Today as I was leaving work the parking lot had a traffic jam in it. The lever arm wasn't working the way it should have been and the cashier had to keep coming out and raising it by hand. A car would get out and then the next car would pull up and its driver would bitch about how long it took them and that they should get a discount for the extra time, because they shouldn't have to pay for the time they were stuck trying to get out, making the whole process take even longer for all the other people in line, who would all say the exact same shit when they got to the little brown man working his ass off in the freezing weather to make money for his boss. This process was ridiculous and there was no way it was going to change, sort of like tv in the airports, tuned in at fifty grillion megadecibels to:

THE MOST TRUSTED NAME IN NEWS [BATTLE MUSIC]!!!!!!!!!!!!!!!!!!!!!!!!!!!!!!!!!!!!!!!!!!!!!!!!!!!!!

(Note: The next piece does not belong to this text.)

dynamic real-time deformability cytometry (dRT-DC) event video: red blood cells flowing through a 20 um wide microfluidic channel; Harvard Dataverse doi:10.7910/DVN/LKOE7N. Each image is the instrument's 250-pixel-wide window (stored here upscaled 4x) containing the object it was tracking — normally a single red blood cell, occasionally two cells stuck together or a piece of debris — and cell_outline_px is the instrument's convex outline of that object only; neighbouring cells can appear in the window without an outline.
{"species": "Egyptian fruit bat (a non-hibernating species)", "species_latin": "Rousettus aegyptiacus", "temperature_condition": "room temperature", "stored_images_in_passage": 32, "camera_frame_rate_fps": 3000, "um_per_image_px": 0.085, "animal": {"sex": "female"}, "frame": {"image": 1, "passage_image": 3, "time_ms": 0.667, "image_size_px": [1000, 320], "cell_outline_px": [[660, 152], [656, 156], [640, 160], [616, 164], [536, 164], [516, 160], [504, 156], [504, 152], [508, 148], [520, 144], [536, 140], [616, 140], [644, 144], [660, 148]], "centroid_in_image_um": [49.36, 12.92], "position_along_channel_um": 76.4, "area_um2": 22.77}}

If it weren't for the stupid fake security checks and the tv shit, traveling wouldn't be so bad. I wouldn't mind waiting for a plane. As it is, I'd prefer to drive cross country than fly.

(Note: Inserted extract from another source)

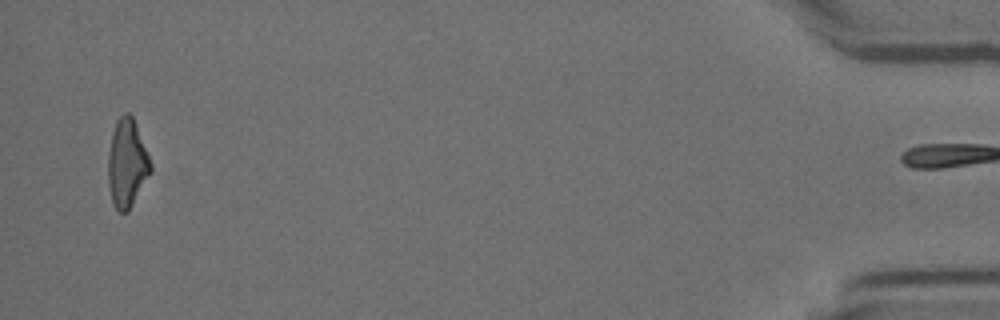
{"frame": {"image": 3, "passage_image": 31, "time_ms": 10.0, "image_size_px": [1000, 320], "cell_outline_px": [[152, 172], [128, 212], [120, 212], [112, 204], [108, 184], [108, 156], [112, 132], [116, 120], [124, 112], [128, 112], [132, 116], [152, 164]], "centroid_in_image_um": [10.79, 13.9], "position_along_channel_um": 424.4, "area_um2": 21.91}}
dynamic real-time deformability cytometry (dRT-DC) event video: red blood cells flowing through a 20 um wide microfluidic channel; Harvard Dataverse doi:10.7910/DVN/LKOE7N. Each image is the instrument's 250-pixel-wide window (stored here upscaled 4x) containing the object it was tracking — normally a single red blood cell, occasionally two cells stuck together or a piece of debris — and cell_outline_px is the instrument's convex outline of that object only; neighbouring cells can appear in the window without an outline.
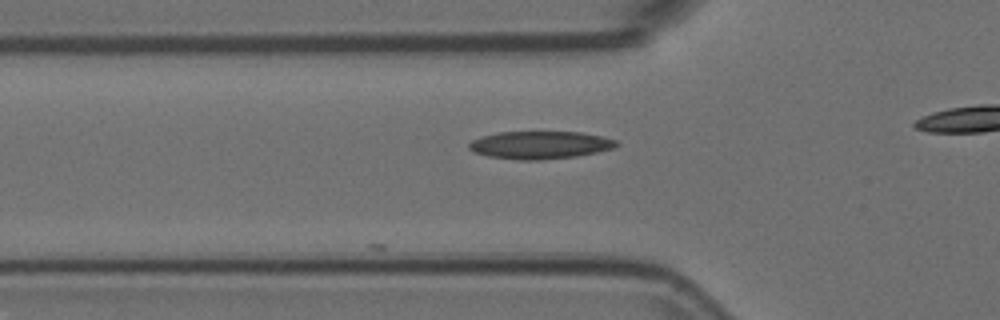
{"species": "Egyptian fruit bat (a non-hibernating species)", "species_latin": "Rousettus aegyptiacus", "temperature_condition": "room temperature", "stored_images_in_passage": 8, "camera_frame_rate_fps": 3000, "um_per_image_px": 0.085, "animal": {"sex": "female"}, "frame": {"image": 1, "passage_image": 2, "time_ms": 0.333, "image_size_px": [1000, 320], "cell_outline_px": [[620, 144], [616, 148], [576, 156], [540, 160], [520, 160], [488, 156], [476, 152], [468, 148], [468, 144], [472, 140], [480, 136], [496, 132], [580, 132], [600, 136], [616, 140]], "centroid_in_image_um": [45.9, 12.32], "position_along_channel_um": 79.9, "area_um2": 23.81}}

Anyway, the situation was this: two lanes of traffic were merging in the parking ramp. They were merging at the rate of, well, when I pulled up my car was frozen solid, and by the time it moved at all, it was warm and toasty, so at least fifteen minutes at idle speed. Fifteen minutes I was sitting there stationary, the lady facing me inching foward, halfway through a turn. The lady behind her motioned to me to go in front of her, which was very sane and diplomatic; the right thing to do in that situation is to take turns. Now, the car in front of me had moved just enough for me to squeeze the corner of my car between it and the lady's car that had just motioned to me that it was ok if I went first. And at that moment, with me thinking "why would I go into that tiny spot?" and waving "thank you, I will in a minute", the lady behind me honked.

The lady behind me was driving a DESTROYER 9,000!! I am unimpressed by giant plastic mock-war toys.

I opened my door and looked at her. She turned to what I think was her daughter but may have been a pet monkey, and they laughed, the way people laugh when they are nervous that someone is about to feed them dirty snow until they cry. I continued to stare until the laughter died down and a profound uneasiness had set in. Then I gave her the finger, closed my door, and stayed where I was. The stupid bitch. Do not honk at people, especially if you are a moron, under circumstances which will draw attention to your complete freedom from intelligence.

People: can't live with 'em, can't kill 'em.